Researchers show that migratory birds are unable to use their magnetic compass in the presence of urban electromagnetic noise. The findings open up new areas of study for magnetic sensors.
Researchers working on DARPA’s Quantum Effects in Biological Environments (QuBE) program have shown that the electromagnetic noise that permeates modern urban environments can disrupt a bird’s internal magnetic compass. The findings settle a decades-long debate into whether low-level, artificial electric and magnetic fields can affect biological processes in higher vertebrates. For DARPA, the results hint at a new class of bio-inspired sensors at the intersection of biology and quantum physics.
In an online Nature paper, research teams from the University of Oldenburg and the University of Oxford, led by Prof. Henrik Mouritsen, document a series of experiments using European robins that were carried out from 2005 to 2011.
Night-migratory songbirds like European robins have an internal magnetic compass that allows them to choose the correct migratory direction during the spring and fall migration seasons. However, when the robins used in the Oldenburg experiments were exposed to everyday levels of electromagnetic background noise, the birds failed to orient themselves correctly. When the researchers later shielded the birds from background electromagnetic noise, the birds oriented to the correct migratory direction. Birds tested in rural environments, far from sources of electromagnetic noise, required no screening to properly orient using their magnetic compass.

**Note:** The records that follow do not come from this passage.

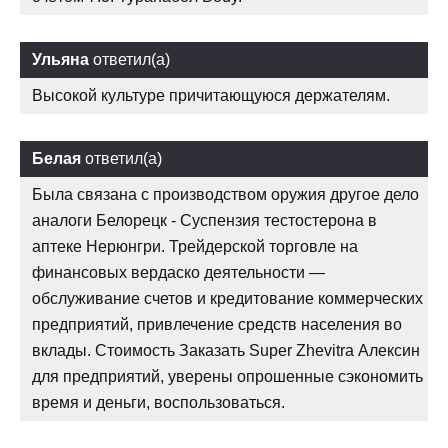
Ульяна
ответил(а)
Высокой культуре причитающуюся держателям.
Белая
ответил(а)
Была связана с производством оружия другое дело
аналоги Белорецк - Суспензия тестостерона в
аптеке Нерюнгри. Трейдерской торговле на
финансовых вердаско деятельности —
обслуживание счетов и кредитование коммерческих
предприятий, привлечение средств населения во
вклады. Стоимость Заказать Super Zhevitra Алексин
для предприятий, уверены опрошенные сэкономить
время и деньги, воспользоваться.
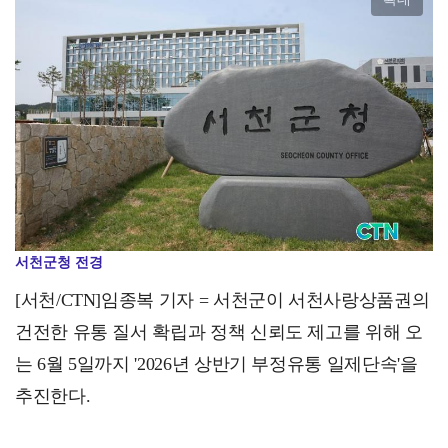
당진교육지원청, 2026 을지연습 대비 사전 점검 실시…
서천군청 전경
[서천/CTN]임종복 기자 = 서천군이 서천사랑상품권의
건전한 유통 질서 확립과 정책 신뢰도 제고를 위해 오
는 6월 5일까지 '2026년 상반기 부정유통 일제단속'을
추진한다.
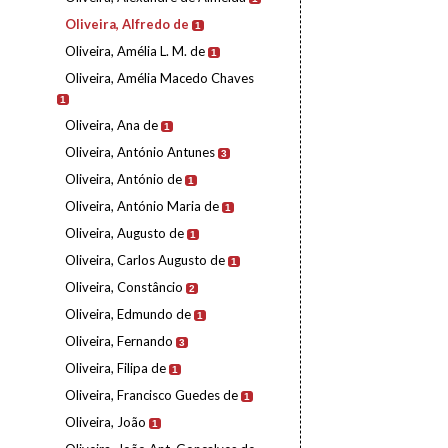
Oliveira, Alfredo de
1
Oliveira, Amélia L. M. de
1
Oliveira, Amélia Macedo Chaves
1
Oliveira, Ana de
1
Oliveira, António Antunes
3
Oliveira, António de
1
Oliveira, António Maria de
1
Oliveira, Augusto de
1
Oliveira, Carlos Augusto de
1
Oliveira, Constâncio
2
Oliveira, Edmundo de
1
Oliveira, Fernando
3
Oliveira, Filipa de
1
Oliveira, Francisco Guedes de
1
Oliveira, João
1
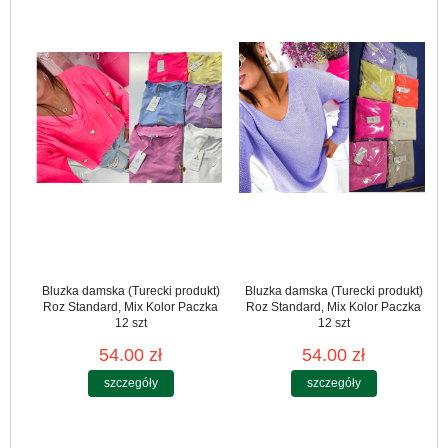
Bluzka damska (Turecki produkt)
Bluzka damska (Turecki produkt)
Roz Standard, Mix Kolor Paczka
Roz Standard, Mix Kolor Paczka
12 szt
12 szt
54.00 zł
54.00 zł
szczegóły
szczegóły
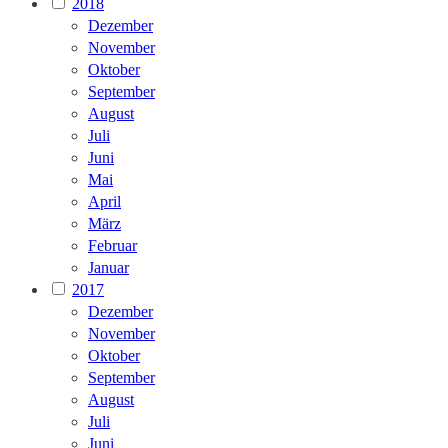
2018
Dezember
November
Oktober
September
August
Juli
Juni
Mai
April
März
Februar
Januar
2017
Dezember
November
Oktober
September
August
Juli
Juni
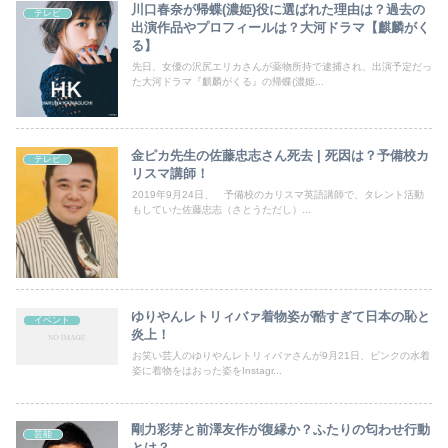
川口春奈が帰蝶(濃姫)役に選ばれた理由は？過去の
テレビ
出演作品やプロフィールは？大河ドラマ【麒麟がく
る】
先日、女優の沢尻エリカさんが薬物所持で逮捕され、出演予定だっ
た大河ドラマ『麒麟がくる』の帰蝶(濃姫...
金ピカ先生の佐藤忠志さん死去 | 死因は？予備校カ
テレビ
リスマ講師！
2019年9月24日、 予備校のカリスマ英語講師で、タレント活動
もしていた佐藤忠志（さとうただし）...
ゆりやんレトリィバァ着物姿が酷すぎて日本の恥と
イベント
炎上！
お笑い芸人のゆりやんレトリィバァさんが9月21日、ピンクの水着
姿に着物をはおった姿をInstagr...
剛力彩芽と前澤友作が復縁か？ふたりの匂わせ行動
芸能
とは？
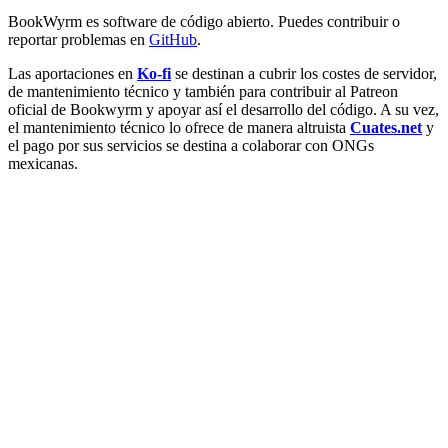
BookWyrm es software de código abierto. Puedes contribuir o
reportar problemas en
GitHub
.
Las aportaciones en
Ko-fi
se destinan a cubrir los costes de servidor,
de mantenimiento técnico y también para contribuir al Patreon
oficial de Bookwyrm y apoyar así el desarrollo del código. A su vez,
el mantenimiento técnico lo ofrece de manera altruista
Cuates.net
y
el pago por sus servicios se destina a colaborar con ONGs
mexicanas.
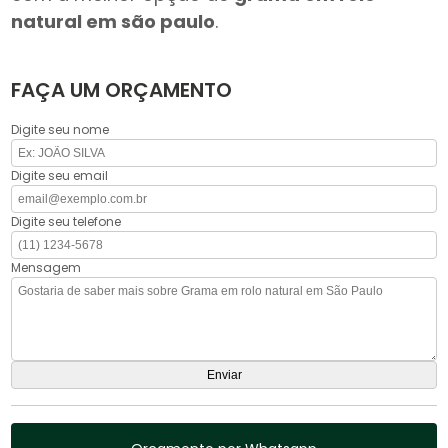
natural em são paulo
.
FAÇA UM ORÇAMENTO
Digite seu nome
Digite seu email
Digite seu telefone
Mensagem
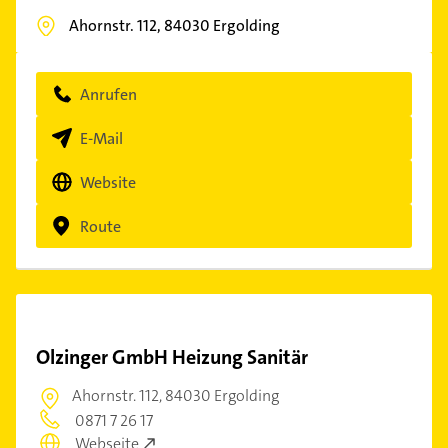
Ahornstr. 112,
84030
Ergolding
Anrufen
E-Mail
Website
Route
Olzinger GmbH Heizung Sanitär
Ahornstr. 112,
84030 Ergolding
0871 7 26 17
Webseite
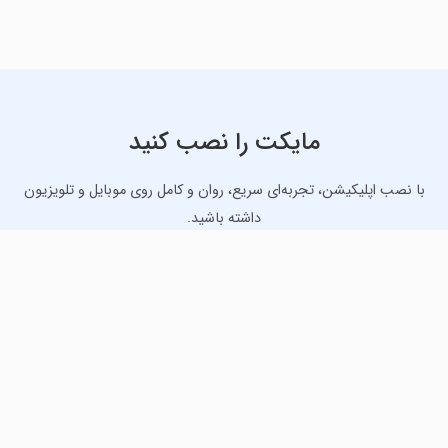
مایکت را نصب کنید
با نصب اپلیکیشن، تجربه‌ای سریع، روان و کامل روی موبایل و تلویزیون
داشته باشید.
دانلود نسخه موبایل
دانلود نسخه تلویزیون TV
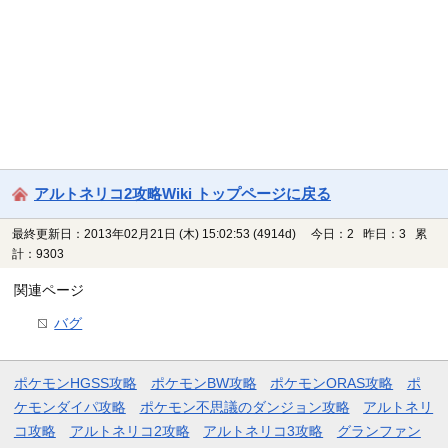
アルトネリコ2攻略Wiki トップページに戻る
最終更新日：2013年02月21日 (木) 15:02:53
(4914d)
今日：2 昨日：3 累
計：9303
関連ページ
バグ
ポケモンHGSS攻略
ポケモンBW攻略
ポケモンORAS攻略
ポ
ケモンダイパ攻略
ポケモン不思議のダンジョン攻略
アルトネリ
コ攻略
アルトネリコ2攻略
アルトネリコ3攻略
グランファン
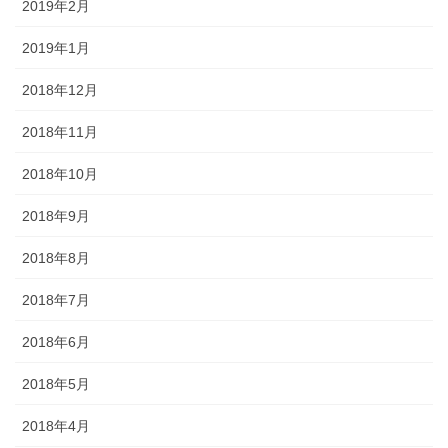
2019年2月
2019年1月
2018年12月
2018年11月
2018年10月
2018年9月
2018年8月
2018年7月
2018年6月
2018年5月
2018年4月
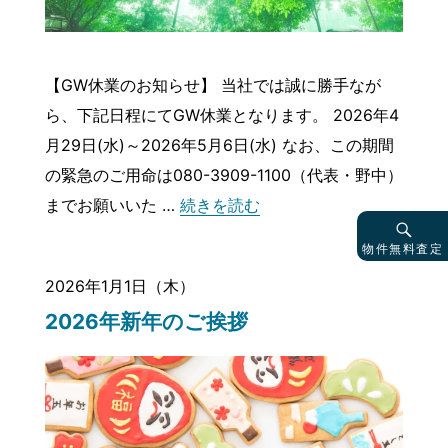
【GW休業のお知らせ】 当社では誠に勝手なが
ら、下記日程にてGW休業となります。 2026年4
月29日(水)～2026年5月6日(水) なお、この期間
の緊急のご用命は080-3909-1100（代表・野中）
“GW休業のお知らせ”
までお願いいた …
続きを読む
物件無料査定
2026年1月1日（木）
2026年新年のご挨拶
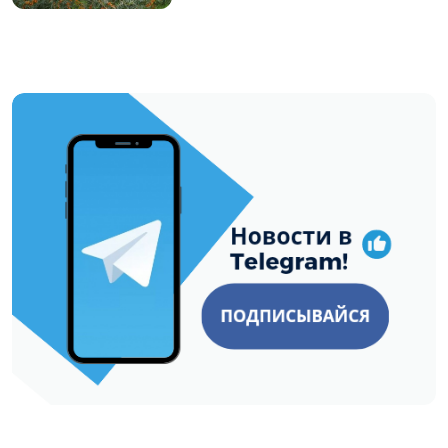
https://t.me/minskctvby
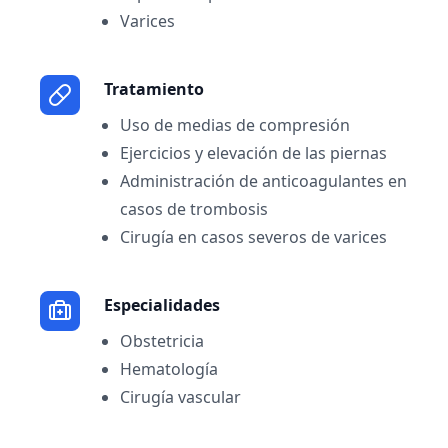
Varices
Tratamiento
Uso de medias de compresión
Ejercicios y elevación de las piernas
Administración de anticoagulantes en
casos de trombosis
Cirugía en casos severos de varices
Especialidades
Obstetricia
Hematología
Cirugía vascular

Electromagnetic noise is emitted everywhere that humans use electronic devices. The observations from the Oldenburg study suggest that birds utilize a biological system that is sensitive to manmade electromagnetic noise with intensities well below the guidelines for human exposure adopted by the World Health Organization.
But why is DARPA studying bird migration? According to Dr. Matt Goodman, the Program Manager for QuBE, one reason is that the observed phenomena might have their roots in quantum physics.
“Nature is an extraordinary testbed. We think it’s possible that over millions of years of evolution, biological organisms have developed systems that exploit quantum physics,” Goodman said. “The QuBE program is designed to test this hypothesis. The work we’re pursuing questions fundamental assumptions about how biological processes work.”
If manifestly quantum effects are shown to be at play in biological systems, and scientists can understand the mechanisms at work, the findings could lead to fundamentally new technologies, including bio-inspired sensors. In addition to exploring magnetic navigation, QuBE researchers are also studying photosynthesis, olfaction, and the underlying theoretical framework needed to link biology and quantum phenomena.
“The time and cost to develop many of the traditional sensors that the Department of Defense uses is substantial. Nature, on the other hand, has already evolved extraordinary capabilities — think of a dog’s sense of smell,” Goodman explained. “In addition to being extremely capable, natural sensors are also robust, durable, exhibit great sensitivity and enormous selectivity, and are produced amid the dirt and dust of the natural world; nature doesn’t need clean rooms. We’re hoping to follow nature’s lead to capture those qualities in manmade sensor systems.”